- **PROMPT**: The line containing "Document page, 1241x1754 pixels." marks where copying starts, so set down that line and each one after it exactly, through the end of the records.

- **RECORDS SUPPLIED**:

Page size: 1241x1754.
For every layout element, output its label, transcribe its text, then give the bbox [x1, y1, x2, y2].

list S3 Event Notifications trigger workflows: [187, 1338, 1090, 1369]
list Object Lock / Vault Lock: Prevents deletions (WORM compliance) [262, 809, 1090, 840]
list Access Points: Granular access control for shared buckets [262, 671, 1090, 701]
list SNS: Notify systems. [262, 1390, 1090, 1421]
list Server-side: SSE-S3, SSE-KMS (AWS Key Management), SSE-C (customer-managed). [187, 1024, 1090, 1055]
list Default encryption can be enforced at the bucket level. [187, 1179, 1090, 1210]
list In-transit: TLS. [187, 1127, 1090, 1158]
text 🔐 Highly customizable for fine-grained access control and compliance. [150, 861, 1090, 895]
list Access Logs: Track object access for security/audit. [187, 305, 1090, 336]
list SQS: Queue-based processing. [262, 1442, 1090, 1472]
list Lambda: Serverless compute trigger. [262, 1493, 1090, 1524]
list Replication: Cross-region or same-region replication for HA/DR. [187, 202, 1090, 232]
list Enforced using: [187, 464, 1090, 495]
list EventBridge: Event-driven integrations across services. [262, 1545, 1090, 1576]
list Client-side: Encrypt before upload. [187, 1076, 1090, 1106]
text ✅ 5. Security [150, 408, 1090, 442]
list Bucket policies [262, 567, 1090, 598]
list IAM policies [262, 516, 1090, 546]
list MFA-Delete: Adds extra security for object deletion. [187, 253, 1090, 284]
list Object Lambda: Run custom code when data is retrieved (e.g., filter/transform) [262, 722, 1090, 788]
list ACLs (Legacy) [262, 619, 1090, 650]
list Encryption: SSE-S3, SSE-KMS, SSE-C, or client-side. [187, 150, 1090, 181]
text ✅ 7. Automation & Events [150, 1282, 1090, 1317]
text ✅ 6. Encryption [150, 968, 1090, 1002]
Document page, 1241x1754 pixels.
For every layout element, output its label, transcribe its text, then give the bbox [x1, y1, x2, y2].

- **WRITTEN REPLY**:
Document page, 1241x1754 pixels.
For every layout element, output its label, transcribe its text, then give the bbox [x1, y1, x2, y2].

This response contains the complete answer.